Kamyslybas (Қамыстыбас, Qamystybas) is a large saltwater lake in the Kyzylorda Region, Kazakhstan. It has an area of 176 km^{2}, although the water level in the lake often fluctuates.

The health of lake Kamyslybas is directly affected by the Aral Sea, which experienced increasing salinization and desiccation as the result of excessive and unsustainable expansion of irrigation that have drained both the Syr Darya and the Amu Darya, the other major tributary river, and seriously damaged their deltas. Similarly to attempts to rehabilitate and preserve the lower Amu Darya delta, efforts are also underway to improve lakes such as Kamyslybas and Tushchibas.

==Geography==
It has a maximum depth of 10 meters with a coastline 116 km long at an elevation of 58 meters above sea level.
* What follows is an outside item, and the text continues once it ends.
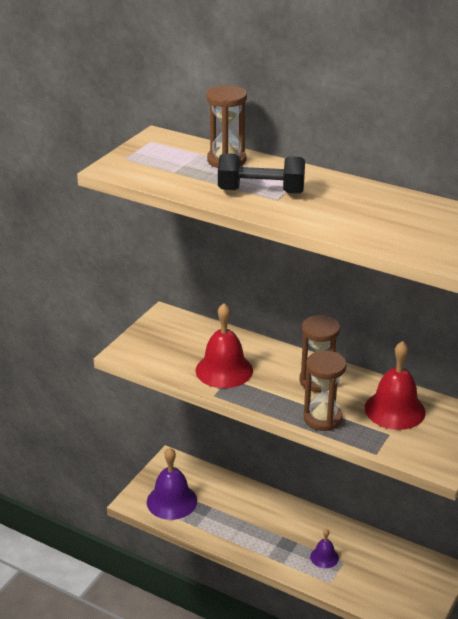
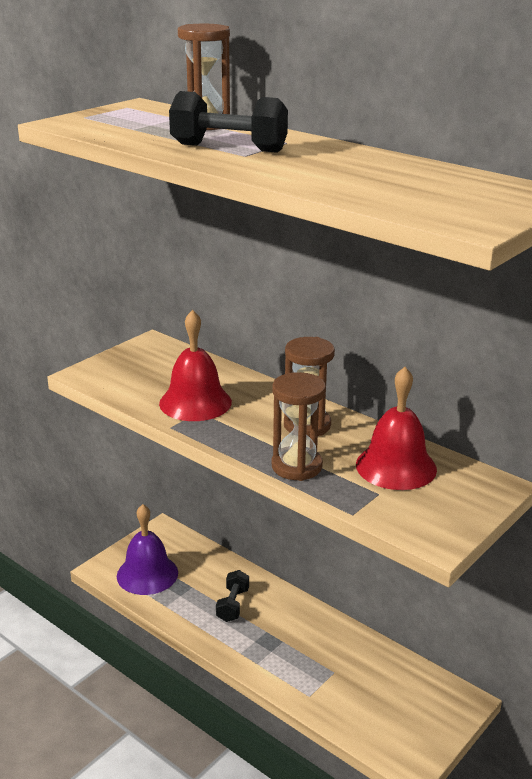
camera: 10 degrees right, 5 degrees down
(249, 518) = (233, 605): none -> black dumbbell
(324, 557) = (310, 663): purple bell -> none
It is the largest body of water in the Kamyslybas lake system. It lies in the northern part of Syr Darya's delta, to which it is connected by a canal, and the water level in the lake is affected by fluctuations on the quantity of water from the Syr-Darya. Its salinity can fluctuate significantly, sometimes reaching the point of becoming brine.

==Fauna==
Since the 1960s the lake has been well-known for its rich and diverse stocks of fish and wetland species, including carp, pike, catfish, perch, and waterfowl such as ducks, geese, and sandpipers. In 1977, water was pumped into the lake from the Syr-Darya to maintain a sufficient water depth, which also helped maintain the average fishing catches and the aquaculture industry around the lake. Lake Kamyslybas is used as a fishery.